Les rois Agis et Cléoménès voyant qu’au lieu de neuf mille citoyens qui étaient à Sparte du temps de Lycurge[1], il n’y en avait plus que sept cents, dont à peine cent possédaient des terres[2], et que tout le reste n’était qu’une populace sans courage, ils entreprirent de rétablir les lois à cet égard[3], et Lacédémone reprit sa première puissance et redevint formidable à tous les Grecs.

Ce fut le partage égal des terres qui rendit Rome capable de sortir d’abord de son abaissement, et cela se sentit bien quand elle fut corrompue.
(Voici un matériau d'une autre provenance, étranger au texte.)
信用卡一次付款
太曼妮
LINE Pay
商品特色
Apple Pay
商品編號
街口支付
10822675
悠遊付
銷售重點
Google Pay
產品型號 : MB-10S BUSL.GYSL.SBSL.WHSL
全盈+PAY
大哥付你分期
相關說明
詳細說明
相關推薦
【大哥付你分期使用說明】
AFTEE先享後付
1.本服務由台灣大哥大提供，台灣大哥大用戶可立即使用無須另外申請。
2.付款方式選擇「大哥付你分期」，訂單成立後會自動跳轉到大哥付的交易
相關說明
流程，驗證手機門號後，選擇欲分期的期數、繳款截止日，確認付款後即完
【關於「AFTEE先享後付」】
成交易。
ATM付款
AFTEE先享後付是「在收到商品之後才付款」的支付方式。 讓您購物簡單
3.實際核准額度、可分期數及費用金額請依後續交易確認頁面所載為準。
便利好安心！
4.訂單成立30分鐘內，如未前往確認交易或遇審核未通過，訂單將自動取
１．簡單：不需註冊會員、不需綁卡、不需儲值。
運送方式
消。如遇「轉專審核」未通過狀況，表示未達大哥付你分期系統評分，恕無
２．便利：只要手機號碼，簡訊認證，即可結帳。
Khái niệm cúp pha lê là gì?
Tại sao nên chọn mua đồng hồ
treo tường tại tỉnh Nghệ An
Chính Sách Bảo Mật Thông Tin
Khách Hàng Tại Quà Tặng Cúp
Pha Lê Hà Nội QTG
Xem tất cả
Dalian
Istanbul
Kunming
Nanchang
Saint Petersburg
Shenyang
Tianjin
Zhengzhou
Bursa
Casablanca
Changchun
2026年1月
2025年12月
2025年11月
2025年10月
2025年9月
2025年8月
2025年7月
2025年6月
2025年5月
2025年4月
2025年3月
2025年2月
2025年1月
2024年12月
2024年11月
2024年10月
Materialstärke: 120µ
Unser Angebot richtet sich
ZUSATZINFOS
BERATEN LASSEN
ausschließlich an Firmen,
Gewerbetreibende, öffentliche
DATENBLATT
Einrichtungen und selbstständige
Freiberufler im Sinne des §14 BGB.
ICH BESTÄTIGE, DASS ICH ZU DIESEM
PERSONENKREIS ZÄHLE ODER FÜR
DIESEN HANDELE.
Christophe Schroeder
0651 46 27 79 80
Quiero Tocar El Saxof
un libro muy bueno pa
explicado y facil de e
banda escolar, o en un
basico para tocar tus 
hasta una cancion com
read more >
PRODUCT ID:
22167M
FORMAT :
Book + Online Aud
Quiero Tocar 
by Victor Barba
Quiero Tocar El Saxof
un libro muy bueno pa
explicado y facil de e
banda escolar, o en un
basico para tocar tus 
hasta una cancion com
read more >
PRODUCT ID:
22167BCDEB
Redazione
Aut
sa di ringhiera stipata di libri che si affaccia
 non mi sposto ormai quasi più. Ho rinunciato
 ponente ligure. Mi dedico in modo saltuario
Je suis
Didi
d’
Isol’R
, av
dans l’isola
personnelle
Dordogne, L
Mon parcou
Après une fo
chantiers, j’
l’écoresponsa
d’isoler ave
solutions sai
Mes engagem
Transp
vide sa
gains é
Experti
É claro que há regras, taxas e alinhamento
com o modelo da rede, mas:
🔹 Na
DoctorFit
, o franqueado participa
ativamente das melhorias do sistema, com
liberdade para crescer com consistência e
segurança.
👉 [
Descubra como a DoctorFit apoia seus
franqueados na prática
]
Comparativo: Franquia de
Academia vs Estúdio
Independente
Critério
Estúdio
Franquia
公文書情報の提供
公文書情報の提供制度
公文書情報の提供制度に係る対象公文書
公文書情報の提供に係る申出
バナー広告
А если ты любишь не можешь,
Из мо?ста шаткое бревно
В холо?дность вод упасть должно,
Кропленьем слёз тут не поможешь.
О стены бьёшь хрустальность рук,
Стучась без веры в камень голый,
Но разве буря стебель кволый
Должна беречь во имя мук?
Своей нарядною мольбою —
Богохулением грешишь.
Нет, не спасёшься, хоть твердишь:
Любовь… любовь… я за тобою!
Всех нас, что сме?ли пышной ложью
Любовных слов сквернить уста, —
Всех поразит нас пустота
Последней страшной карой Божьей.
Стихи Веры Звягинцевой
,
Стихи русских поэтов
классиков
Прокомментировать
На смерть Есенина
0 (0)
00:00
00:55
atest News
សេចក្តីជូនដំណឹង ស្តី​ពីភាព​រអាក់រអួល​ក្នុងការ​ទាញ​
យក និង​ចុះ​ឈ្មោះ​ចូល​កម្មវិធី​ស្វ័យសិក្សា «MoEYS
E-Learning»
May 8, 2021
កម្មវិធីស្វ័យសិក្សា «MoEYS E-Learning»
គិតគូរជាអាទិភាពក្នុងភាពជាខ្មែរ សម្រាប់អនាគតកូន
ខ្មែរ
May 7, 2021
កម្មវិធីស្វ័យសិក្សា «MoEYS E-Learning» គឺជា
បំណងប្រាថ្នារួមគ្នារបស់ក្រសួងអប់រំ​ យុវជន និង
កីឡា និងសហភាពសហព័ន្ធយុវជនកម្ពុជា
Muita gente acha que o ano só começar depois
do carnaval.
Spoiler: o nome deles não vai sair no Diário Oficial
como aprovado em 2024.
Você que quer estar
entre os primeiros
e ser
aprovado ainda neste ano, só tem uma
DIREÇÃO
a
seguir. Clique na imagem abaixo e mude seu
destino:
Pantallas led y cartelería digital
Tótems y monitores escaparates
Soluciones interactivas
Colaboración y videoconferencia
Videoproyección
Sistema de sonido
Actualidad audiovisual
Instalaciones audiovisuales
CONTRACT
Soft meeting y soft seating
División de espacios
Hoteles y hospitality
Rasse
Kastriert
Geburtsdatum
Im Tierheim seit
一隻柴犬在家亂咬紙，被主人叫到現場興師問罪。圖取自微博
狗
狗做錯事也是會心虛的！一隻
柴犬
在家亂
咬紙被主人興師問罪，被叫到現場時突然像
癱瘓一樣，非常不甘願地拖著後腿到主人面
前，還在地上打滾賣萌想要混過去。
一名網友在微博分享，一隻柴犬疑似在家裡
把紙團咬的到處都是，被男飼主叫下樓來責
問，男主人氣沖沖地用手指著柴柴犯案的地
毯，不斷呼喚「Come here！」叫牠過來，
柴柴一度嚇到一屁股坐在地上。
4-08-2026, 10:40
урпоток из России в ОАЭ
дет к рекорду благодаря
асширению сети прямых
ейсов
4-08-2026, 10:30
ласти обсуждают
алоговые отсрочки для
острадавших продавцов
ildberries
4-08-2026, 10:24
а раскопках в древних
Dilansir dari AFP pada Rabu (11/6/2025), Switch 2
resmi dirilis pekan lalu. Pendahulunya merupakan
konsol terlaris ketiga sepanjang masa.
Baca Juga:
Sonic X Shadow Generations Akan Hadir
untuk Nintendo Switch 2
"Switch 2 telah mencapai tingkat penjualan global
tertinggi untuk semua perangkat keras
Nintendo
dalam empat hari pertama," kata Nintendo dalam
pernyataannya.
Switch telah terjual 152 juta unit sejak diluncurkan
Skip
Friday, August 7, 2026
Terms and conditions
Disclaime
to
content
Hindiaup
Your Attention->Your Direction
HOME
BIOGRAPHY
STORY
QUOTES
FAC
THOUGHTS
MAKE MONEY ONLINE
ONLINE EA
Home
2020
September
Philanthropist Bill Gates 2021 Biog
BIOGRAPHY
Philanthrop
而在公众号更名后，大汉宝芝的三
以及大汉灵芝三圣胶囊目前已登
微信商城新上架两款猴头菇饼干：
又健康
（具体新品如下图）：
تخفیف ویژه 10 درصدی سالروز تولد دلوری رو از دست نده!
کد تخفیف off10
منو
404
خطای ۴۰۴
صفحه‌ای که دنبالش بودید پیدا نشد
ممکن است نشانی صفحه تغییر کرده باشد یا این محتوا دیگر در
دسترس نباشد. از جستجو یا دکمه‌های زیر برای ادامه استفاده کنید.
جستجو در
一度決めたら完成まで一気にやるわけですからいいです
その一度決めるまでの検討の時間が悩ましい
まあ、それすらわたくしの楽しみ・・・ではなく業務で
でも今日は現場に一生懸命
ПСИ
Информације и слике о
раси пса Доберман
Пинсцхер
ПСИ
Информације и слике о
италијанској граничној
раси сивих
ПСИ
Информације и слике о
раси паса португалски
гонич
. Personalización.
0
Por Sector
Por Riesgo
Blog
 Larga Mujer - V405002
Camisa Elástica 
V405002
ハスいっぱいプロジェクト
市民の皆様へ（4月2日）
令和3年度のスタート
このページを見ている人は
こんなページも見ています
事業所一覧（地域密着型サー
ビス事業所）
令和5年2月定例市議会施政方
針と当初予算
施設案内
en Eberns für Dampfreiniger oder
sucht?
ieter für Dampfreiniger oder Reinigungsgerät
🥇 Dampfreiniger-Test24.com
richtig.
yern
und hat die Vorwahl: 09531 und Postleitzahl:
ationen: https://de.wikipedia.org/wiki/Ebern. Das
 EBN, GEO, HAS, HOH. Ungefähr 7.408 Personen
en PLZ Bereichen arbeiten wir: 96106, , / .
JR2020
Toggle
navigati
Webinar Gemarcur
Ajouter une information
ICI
Elle était une petite république lorsque, les Latins ayant refusé le secours de troupes qu’ils étaient obligés de donner[4], on leva sur-le-champ dix légions dans la Ville. « À peine à présent, dit Tite-Live, Rome, que le Monde entier ne peut contenir, en pourrait-elle faire autant si un ennemi paraissait tout à coup devant ses murailles : marque certaine que nous ne nous sommes point agrandis, et que nous n’avons fait qu’augmenter le luxe et les richesses qui nous travaillent. »

« Dites-moi, disait Tiberius Gracchus aux Nobles[5], qui vaut mieux, un citoyen ou un esclave perpétuel, un soldat ou un homme inutile à la guerre ? Voulez-vous, pour avoir quelques arpents de terre plus que les autres citoyens, renoncer à l’espérance de la conquête du reste du Monde ou vous mettre en danger de vous voir enlever par les ennemis ces terres que vous nous refusez ? »

  1. C’étaient des citoyens de la Ville, appelés proprement Spartiates. Lycurge fit pour eux neuf mille parts ; il en donna trente mille aux autres habitants. Voyez Plutarque, Vie de Lycurge.
  2. Voyez Plutarque, Vie d’Agis et de Cléoménès.
  3. Voyez Plutarque, ibid.
  4. Tite-Live, Ire décade, liv. VII. Ce fut quelque temps après la prise de Rome, sous le consulat de L. Furius Camillus et d’Ap. Claudius Crassus.
  5. Appian, De la Guerre civile, liv. I.